**Aim of the exercise:**
Give back the full listing that follows exactly as it reads.
[Data under study — start]
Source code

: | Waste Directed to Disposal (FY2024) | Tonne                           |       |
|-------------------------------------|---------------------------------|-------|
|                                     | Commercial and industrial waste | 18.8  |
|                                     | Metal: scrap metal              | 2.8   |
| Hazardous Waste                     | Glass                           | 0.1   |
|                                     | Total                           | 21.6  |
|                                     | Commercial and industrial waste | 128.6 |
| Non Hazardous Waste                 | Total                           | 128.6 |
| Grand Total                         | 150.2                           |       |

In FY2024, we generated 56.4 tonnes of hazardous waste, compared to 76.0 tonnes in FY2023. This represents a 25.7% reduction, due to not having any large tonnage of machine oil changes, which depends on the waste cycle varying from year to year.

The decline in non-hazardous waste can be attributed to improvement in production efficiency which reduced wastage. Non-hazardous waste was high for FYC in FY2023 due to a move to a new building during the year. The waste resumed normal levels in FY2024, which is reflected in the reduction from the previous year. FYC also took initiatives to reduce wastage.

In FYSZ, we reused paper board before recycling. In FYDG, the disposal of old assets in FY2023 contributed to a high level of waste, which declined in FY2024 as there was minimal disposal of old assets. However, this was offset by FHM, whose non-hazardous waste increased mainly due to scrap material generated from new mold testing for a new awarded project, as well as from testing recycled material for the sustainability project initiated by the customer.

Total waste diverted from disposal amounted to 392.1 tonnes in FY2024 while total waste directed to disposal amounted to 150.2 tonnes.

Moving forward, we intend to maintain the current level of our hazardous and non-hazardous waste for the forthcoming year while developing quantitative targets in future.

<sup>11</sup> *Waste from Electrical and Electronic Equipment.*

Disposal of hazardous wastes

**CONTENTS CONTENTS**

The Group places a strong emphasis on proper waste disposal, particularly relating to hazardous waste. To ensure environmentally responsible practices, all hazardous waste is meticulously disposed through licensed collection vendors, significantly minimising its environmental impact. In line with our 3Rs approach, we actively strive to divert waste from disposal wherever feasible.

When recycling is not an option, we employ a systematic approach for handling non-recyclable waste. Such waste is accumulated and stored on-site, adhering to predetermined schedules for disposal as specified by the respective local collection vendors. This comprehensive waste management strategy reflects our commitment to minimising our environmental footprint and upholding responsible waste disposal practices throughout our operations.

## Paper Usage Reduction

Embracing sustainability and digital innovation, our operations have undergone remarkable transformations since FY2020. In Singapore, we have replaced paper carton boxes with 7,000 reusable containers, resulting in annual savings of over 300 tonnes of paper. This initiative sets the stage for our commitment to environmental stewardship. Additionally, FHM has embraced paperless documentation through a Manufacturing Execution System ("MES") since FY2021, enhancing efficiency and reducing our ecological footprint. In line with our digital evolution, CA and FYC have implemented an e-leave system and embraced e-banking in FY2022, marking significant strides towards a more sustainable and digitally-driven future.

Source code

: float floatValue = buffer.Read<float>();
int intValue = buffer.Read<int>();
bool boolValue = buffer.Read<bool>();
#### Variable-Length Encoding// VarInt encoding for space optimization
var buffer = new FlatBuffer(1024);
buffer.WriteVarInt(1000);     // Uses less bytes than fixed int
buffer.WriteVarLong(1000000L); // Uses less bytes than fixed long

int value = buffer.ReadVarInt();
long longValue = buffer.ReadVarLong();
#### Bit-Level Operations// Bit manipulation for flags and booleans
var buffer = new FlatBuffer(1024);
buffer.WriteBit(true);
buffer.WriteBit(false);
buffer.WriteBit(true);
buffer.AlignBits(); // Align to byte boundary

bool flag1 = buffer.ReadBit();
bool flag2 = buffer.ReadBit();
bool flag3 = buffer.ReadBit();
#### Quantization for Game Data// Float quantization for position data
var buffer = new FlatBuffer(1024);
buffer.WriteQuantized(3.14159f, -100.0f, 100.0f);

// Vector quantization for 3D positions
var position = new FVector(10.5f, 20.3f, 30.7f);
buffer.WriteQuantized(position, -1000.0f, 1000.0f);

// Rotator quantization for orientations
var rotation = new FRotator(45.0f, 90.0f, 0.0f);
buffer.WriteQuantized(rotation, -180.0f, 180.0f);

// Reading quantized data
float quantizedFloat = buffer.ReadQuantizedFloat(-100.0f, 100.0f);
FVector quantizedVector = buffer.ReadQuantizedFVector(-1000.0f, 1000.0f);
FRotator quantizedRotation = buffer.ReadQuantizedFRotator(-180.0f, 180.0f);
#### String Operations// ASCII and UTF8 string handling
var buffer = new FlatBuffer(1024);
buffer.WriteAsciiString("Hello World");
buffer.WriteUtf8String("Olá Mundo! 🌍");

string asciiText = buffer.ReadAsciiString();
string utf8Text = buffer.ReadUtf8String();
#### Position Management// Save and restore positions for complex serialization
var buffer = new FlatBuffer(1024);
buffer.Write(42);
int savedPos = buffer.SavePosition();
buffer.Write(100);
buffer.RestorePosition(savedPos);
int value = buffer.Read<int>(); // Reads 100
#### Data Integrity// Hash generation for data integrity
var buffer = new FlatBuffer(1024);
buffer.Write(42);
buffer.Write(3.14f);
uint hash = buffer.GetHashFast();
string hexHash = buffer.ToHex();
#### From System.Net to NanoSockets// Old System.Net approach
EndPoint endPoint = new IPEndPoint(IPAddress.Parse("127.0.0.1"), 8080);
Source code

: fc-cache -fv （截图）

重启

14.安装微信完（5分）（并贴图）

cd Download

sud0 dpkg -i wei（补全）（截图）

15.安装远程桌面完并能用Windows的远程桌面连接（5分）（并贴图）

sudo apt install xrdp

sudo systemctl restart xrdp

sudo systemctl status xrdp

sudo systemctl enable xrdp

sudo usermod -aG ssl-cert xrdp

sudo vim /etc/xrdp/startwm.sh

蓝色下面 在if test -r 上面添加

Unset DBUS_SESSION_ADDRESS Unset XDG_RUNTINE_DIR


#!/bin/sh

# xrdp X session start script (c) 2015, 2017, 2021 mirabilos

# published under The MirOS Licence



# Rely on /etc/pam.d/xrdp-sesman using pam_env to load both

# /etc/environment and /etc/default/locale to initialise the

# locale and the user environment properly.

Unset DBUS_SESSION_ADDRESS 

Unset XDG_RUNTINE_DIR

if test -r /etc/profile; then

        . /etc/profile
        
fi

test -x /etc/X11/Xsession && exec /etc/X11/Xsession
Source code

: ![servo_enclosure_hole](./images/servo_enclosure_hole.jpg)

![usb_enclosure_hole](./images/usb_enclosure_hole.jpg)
[Data under study — finish]
**Your response:**
Source code

: | Waste Directed to Disposal (FY2024) | Tonne                           |       |
|-------------------------------------|---------------------------------|-------|
|                                     | Commercial and industrial waste | 18.8  |
|                                     | Metal: scrap metal              | 2.8   |
| Hazardous Waste                     | Glass                           | 0.1   |
|                                     | Total                           | 21.6  |
|                                     | Commercial and industrial waste | 128.6 |
| Non Hazardous Waste                 | Total                           | 128.6 |
| Grand Total                         | 150.2                           |       |

In FY2024, we generated 56.4 tonnes of hazardous waste, compared to 76.0 tonnes in FY2023. This represents a 25.7% reduction, due to not having any large tonnage of machine oil changes, which depends on the waste cycle varying from year to year.

The decline in non-hazardous waste can be attributed to improvement in production efficiency which reduced wastage. Non-hazardous waste was high for FYC in FY2023 due to a move to a new building during the year. The waste resumed normal levels in FY2024, which is reflected in the reduction from the previous year. FYC also took initiatives to reduce wastage.

In FYSZ, we reused paper board before recycling. In FYDG, the disposal of old assets in FY2023 contributed to a high level of waste, which declined in FY2024 as there was minimal disposal of old assets. However, this was offset by FHM, whose non-hazardous waste increased mainly due to scrap material generated from new mold testing for a new awarded project, as well as from testing recycled material for the sustainability project initiated by the customer.

Total waste diverted from disposal amounted to 392.1 tonnes in FY2024 while total waste directed to disposal amounted to 150.2 tonnes.

Moving forward, we intend to maintain the current level of our hazardous and non-hazardous waste for the forthcoming year while developing quantitative targets in future.

<sup>11</sup> *Waste from Electrical and Electronic Equipment.*

Disposal of hazardous wastes

**CONTENTS CONTENTS**

The Group places a strong emphasis on proper waste disposal, particularly relating to hazardous waste. To ensure environmentally responsible practices, all hazardous waste is meticulously disposed through licensed collection vendors, significantly minimising its environmental impact. In line with our 3Rs approach, we actively strive to divert waste from disposal wherever feasible.

When recycling is not an option, we employ a systematic approach for handling non-recyclable waste. Such waste is accumulated and stored on-site, adhering to predetermined schedules for disposal as specified by the respective local collection vendors. This comprehensive waste management strategy reflects our commitment to minimising our environmental footprint and upholding responsible waste disposal practices throughout our operations.

## Paper Usage Reduction

Embracing sustainability and digital innovation, our operations have undergone remarkable transformations since FY2020. In Singapore, we have replaced paper carton boxes with 7,000 reusable containers, resulting in annual savings of over 300 tonnes of paper. This initiative sets the stage for our commitment to environmental stewardship. Additionally, FHM has embraced paperless documentation through a Manufacturing Execution System ("MES") since FY2021, enhancing efficiency and reducing our ecological footprint. In line with our digital evolution, CA and FYC have implemented an e-leave system and embraced e-banking in FY2022, marking significant strides towards a more sustainable and digitally-driven future.

Source code

: float floatValue = buffer.Read<float>();
int intValue = buffer.Read<int>();
bool boolValue = buffer.Read<bool>();
#### Variable-Length Encoding// VarInt encoding for space optimization
var buffer = new FlatBuffer(1024);
buffer.WriteVarInt(1000);     // Uses less bytes than fixed int
buffer.WriteVarLong(1000000L); // Uses less bytes than fixed long

int value = buffer.ReadVarInt();
long longValue = buffer.ReadVarLong();
#### Bit-Level Operations// Bit manipulation for flags and booleans
var buffer = new FlatBuffer(1024);
buffer.WriteBit(true);
buffer.WriteBit(false);
buffer.WriteBit(true);
buffer.AlignBits(); // Align to byte boundary

bool flag1 = buffer.ReadBit();
bool flag2 = buffer.ReadBit();
bool flag3 = buffer.ReadBit();
#### Quantization for Game Data// Float quantization for position data
var buffer = new FlatBuffer(1024);
buffer.WriteQuantized(3.14159f, -100.0f, 100.0f);

// Vector quantization for 3D positions
var position = new FVector(10.5f, 20.3f, 30.7f);
buffer.WriteQuantized(position, -1000.0f, 1000.0f);

// Rotator quantization for orientations
var rotation = new FRotator(45.0f, 90.0f, 0.0f);
buffer.WriteQuantized(rotation, -180.0f, 180.0f);

// Reading quantized data
float quantizedFloat = buffer.ReadQuantizedFloat(-100.0f, 100.0f);
FVector quantizedVector = buffer.ReadQuantizedFVector(-1000.0f, 1000.0f);
FRotator quantizedRotation = buffer.ReadQuantizedFRotator(-180.0f, 180.0f);
#### String Operations// ASCII and UTF8 string handling
var buffer = new FlatBuffer(1024);
buffer.WriteAsciiString("Hello World");
buffer.WriteUtf8String("Olá Mundo! 🌍");

string asciiText = buffer.ReadAsciiString();
string utf8Text = buffer.ReadUtf8String();
#### Position Management// Save and restore positions for complex serialization
var buffer = new FlatBuffer(1024);
buffer.Write(42);
int savedPos = buffer.SavePosition();
buffer.Write(100);
buffer.RestorePosition(savedPos);
int value = buffer.Read<int>(); // Reads 100
#### Data Integrity// Hash generation for data integrity
var buffer = new FlatBuffer(1024);
buffer.Write(42);
buffer.Write(3.14f);
uint hash = buffer.GetHashFast();
string hexHash = buffer.ToHex();
#### From System.Net to NanoSockets// Old System.Net approach
EndPoint endPoint = new IPEndPoint(IPAddress.Parse("127.0.0.1"), 8080);
Source code

: fc-cache -fv （截图）

重启

14.安装微信完（5分）（并贴图）

cd Download

sud0 dpkg -i wei（补全）（截图）

15.安装远程桌面完并能用Windows的远程桌面连接（5分）（并贴图）

sudo apt install xrdp

sudo systemctl restart xrdp

sudo systemctl status xrdp

sudo systemctl enable xrdp

sudo usermod -aG ssl-cert xrdp

sudo vim /etc/xrdp/startwm.sh

蓝色下面 在if test -r 上面添加

Unset DBUS_SESSION_ADDRESS Unset XDG_RUNTINE_DIR


#!/bin/sh

# xrdp X session start script (c) 2015, 2017, 2021 mirabilos

# published under The MirOS Licence



# Rely on /etc/pam.d/xrdp-sesman using pam_env to load both

# /etc/environment and /etc/default/locale to initialise the

# locale and the user environment properly.

Unset DBUS_SESSION_ADDRESS 

Unset XDG_RUNTINE_DIR

if test -r /etc/profile; then

        . /etc/profile
        
fi

test -x /etc/X11/Xsession && exec /etc/X11/Xsession
Source code

: ![servo_enclosure_hole](./images/servo_enclosure_hole.jpg)

![usb_enclosure_hole](./images/usb_enclosure_hole.jpg)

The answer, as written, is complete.